What is being asked → Leave out the pictures, and retype only the lines from the beginning of the material through the line that contains "left front paw: (943, 811)", including both.

--------

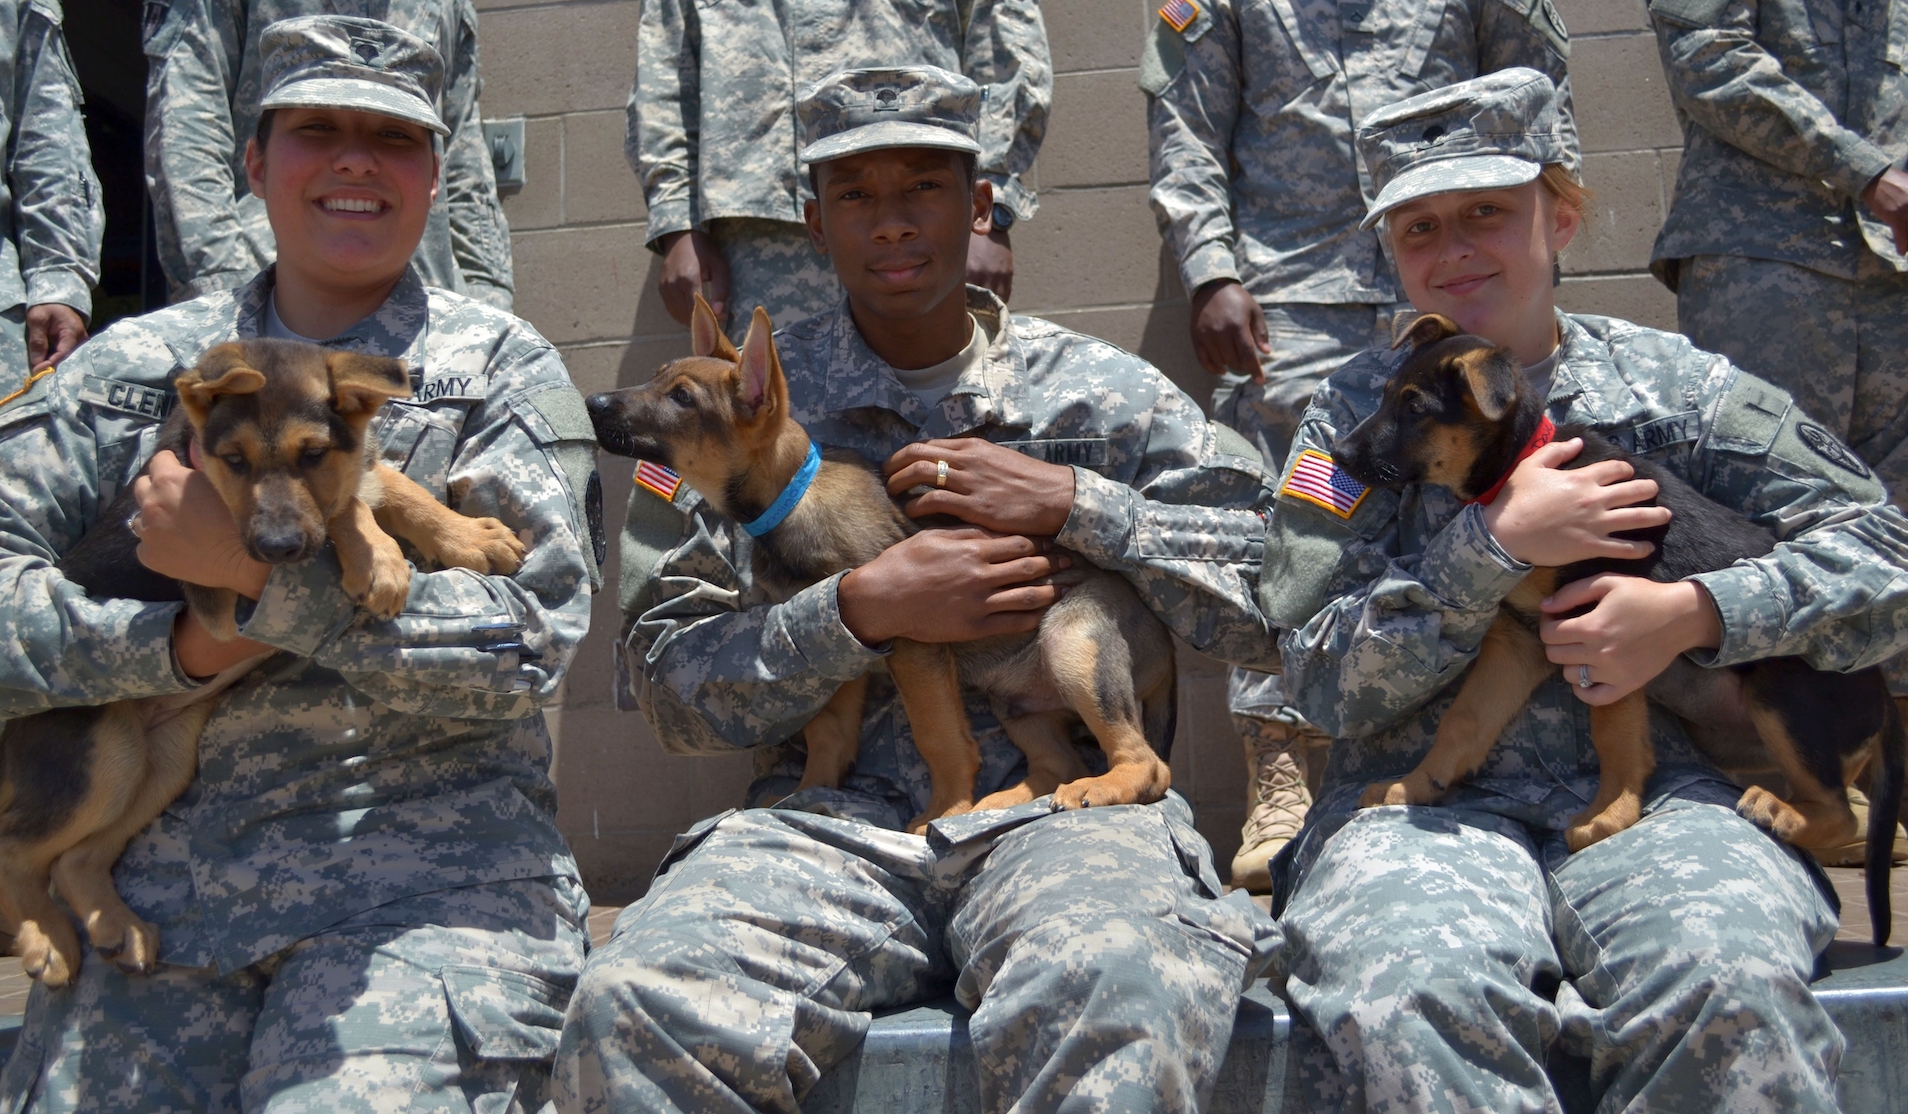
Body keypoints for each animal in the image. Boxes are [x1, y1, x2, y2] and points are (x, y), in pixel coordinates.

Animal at [0, 339, 530, 984]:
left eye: (314, 453)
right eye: (233, 461)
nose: (277, 549)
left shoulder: (346, 466)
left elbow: (383, 481)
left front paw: (469, 535)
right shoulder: (213, 574)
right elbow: (345, 508)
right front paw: (379, 558)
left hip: (159, 759)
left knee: (74, 859)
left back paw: (117, 928)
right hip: (98, 752)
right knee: (16, 851)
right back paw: (46, 939)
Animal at [587, 295, 1167, 835]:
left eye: (682, 397)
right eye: (657, 377)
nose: (592, 402)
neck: (793, 499)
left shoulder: (914, 642)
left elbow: (939, 736)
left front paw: (943, 811)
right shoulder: (837, 644)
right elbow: (827, 732)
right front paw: (805, 796)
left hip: (1073, 644)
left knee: (1150, 766)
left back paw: (1093, 787)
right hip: (1018, 700)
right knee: (1057, 762)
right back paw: (1000, 802)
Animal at [1335, 310, 1900, 938]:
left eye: (1415, 407)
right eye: (1387, 394)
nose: (1338, 452)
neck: (1522, 466)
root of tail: (1885, 696)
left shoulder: (1605, 627)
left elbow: (1612, 728)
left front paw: (1611, 814)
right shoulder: (1519, 639)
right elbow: (1464, 720)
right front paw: (1415, 786)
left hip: (1782, 694)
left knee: (1842, 814)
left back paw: (1779, 810)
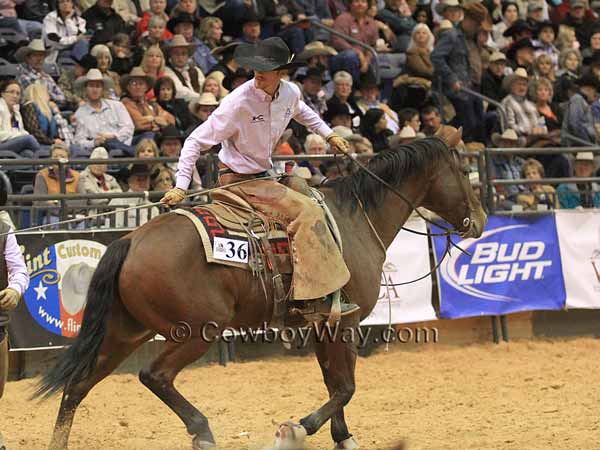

--------

Result of the exercise →
Body keypoints for each animal in the image. Boxes are [x1, y1, x2, y2] and points are (x, y), in pixel coordinates.

Animal at [0, 339, 530, 984]:
left eye: (314, 453)
right eye: (233, 461)
nose: (277, 549)
left shoulder: (346, 466)
left elbow: (383, 481)
left front paw: (469, 535)
right shoulder: (213, 574)
right elbow: (345, 508)
right front paw: (379, 558)
left hip: (159, 759)
left knee: (74, 859)
left back paw: (117, 928)
right hip: (98, 752)
right knee: (16, 851)
right back paw: (46, 939)
Animal at [587, 295, 1167, 835]:
left eye: (682, 397)
right eye: (657, 377)
nose: (592, 402)
neck: (793, 499)
left shoulder: (914, 642)
left elbow: (939, 736)
left front paw: (943, 811)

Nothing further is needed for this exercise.